Auch bei der Einführung von Resale hat der Gesetzgeber versucht, einen für die verschiedenen Geschäftsmodelle im Markt tragfähigen Ausgleich herbeizuführen. Der Regulierer ist nun aufgerufen, die Umsetzung des gesetzlich verankerten Konsistenzgebots zu konkretisieren und ein infrastruktur- und diensteförderndes Regulierungskonzept auszuarbeiten, das die Interessen aller Marktteilnehmer angemessen berücksichtigt.

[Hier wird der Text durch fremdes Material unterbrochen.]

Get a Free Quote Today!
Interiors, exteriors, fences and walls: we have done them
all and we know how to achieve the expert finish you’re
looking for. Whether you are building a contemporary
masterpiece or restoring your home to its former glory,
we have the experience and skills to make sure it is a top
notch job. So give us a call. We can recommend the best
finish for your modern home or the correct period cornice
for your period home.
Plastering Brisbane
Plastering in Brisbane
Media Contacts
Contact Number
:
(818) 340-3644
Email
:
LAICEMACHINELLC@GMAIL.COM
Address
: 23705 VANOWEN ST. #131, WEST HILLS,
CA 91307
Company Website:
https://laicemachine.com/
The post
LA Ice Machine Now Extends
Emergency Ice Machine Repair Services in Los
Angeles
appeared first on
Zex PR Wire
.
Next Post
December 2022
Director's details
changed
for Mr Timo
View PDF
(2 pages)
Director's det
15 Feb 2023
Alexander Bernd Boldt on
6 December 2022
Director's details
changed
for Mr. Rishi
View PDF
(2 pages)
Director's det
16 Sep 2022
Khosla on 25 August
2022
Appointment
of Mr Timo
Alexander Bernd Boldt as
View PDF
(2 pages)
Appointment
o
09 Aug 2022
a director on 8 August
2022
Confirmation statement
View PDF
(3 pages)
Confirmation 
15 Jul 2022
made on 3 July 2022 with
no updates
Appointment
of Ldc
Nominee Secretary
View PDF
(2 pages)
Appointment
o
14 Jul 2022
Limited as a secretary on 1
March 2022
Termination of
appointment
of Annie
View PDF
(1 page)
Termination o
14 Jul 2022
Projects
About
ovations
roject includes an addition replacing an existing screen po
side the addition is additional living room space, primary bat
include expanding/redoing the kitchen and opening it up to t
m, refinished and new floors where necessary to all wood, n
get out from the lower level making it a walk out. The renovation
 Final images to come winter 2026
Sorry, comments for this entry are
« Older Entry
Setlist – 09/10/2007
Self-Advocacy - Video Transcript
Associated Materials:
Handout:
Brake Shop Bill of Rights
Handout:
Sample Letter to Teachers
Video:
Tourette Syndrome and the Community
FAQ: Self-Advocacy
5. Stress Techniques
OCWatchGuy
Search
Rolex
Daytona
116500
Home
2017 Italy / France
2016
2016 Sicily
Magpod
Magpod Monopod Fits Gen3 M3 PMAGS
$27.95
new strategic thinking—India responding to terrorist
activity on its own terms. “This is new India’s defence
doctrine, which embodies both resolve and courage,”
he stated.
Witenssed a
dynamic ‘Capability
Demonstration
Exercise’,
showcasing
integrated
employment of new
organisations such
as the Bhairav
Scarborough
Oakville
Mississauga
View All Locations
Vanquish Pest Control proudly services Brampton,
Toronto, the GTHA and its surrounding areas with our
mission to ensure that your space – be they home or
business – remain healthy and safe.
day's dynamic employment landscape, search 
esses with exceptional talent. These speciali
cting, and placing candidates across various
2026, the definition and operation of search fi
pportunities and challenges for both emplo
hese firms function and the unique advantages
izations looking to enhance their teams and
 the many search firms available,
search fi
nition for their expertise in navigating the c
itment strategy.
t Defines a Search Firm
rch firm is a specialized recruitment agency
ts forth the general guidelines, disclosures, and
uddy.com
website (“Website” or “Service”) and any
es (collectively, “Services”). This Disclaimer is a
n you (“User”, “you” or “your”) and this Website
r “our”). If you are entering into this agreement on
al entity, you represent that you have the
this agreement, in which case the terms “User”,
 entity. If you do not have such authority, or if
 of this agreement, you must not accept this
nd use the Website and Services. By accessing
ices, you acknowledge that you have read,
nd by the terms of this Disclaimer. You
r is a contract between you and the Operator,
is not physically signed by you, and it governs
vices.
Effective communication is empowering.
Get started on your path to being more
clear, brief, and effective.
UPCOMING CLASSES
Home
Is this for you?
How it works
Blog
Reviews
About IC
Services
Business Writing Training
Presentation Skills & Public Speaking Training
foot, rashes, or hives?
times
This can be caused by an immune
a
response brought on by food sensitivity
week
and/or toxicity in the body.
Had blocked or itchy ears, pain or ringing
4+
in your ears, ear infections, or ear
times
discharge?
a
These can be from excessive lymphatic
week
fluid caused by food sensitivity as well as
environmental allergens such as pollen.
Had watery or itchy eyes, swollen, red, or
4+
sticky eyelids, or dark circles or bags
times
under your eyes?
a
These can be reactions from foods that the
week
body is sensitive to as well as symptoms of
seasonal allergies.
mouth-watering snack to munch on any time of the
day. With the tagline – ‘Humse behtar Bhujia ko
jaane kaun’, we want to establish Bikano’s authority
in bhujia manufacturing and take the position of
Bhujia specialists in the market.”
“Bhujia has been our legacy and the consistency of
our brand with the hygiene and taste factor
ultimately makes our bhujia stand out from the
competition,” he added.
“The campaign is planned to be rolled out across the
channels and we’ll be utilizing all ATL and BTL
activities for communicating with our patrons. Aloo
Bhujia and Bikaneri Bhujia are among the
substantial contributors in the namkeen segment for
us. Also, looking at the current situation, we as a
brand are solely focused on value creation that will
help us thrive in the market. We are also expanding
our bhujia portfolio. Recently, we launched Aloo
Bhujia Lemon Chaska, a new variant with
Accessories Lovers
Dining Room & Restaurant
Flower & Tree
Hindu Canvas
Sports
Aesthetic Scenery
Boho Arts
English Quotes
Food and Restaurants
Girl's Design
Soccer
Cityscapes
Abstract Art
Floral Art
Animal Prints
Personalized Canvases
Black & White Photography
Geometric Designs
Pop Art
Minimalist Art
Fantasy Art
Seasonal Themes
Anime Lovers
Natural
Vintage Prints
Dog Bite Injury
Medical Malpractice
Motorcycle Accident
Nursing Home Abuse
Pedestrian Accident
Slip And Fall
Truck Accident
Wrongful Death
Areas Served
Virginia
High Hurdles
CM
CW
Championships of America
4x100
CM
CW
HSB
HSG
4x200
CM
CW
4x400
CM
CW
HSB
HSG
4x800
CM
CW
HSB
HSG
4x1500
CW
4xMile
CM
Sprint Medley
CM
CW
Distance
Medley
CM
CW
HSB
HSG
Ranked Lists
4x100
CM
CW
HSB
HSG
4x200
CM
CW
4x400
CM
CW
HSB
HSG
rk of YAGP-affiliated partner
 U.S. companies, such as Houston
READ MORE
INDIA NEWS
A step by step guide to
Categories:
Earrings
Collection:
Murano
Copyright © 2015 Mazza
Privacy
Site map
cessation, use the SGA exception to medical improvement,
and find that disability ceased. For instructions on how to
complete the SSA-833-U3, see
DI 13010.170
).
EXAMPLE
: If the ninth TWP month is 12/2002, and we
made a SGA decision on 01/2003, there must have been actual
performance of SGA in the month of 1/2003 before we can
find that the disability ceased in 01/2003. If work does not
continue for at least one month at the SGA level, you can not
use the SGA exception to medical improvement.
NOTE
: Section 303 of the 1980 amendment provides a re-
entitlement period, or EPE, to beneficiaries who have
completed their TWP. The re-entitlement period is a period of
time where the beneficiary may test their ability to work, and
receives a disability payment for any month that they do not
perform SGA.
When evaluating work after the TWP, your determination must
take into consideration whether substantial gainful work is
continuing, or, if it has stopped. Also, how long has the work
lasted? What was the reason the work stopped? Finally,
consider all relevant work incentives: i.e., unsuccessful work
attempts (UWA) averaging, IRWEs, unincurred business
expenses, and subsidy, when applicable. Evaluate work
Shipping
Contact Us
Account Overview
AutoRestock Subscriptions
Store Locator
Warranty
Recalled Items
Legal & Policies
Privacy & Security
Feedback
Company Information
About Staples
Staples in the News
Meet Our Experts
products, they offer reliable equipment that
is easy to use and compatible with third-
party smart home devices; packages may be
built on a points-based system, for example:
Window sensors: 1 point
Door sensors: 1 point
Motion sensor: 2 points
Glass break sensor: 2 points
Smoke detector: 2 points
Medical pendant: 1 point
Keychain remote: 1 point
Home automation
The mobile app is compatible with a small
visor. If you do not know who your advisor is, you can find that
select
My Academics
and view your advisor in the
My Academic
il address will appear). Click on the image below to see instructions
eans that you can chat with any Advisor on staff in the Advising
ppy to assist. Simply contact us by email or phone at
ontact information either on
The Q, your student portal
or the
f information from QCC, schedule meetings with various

„Telekommunikation und IT sind Schlüsselmärkte für den wirtschaftlichen Aufschwung. Der Gesetzgeber hat die Chance genutzt, ein reformorientiertes Konzept für ganz Deutschland durchzusetzen und ein Signal für den Wirtschaftsstandort Deutschland und Investoren aus dem Ausland auszusenden,“ zieht Jürgen Grützner Bilanz.

Damit das Gesetz spätestens zum 1. Juli 2004 in Kraft treten kann, muss das Vermittlungsergebnis nun von Bundestag und Bundesrat verabschiedet werden.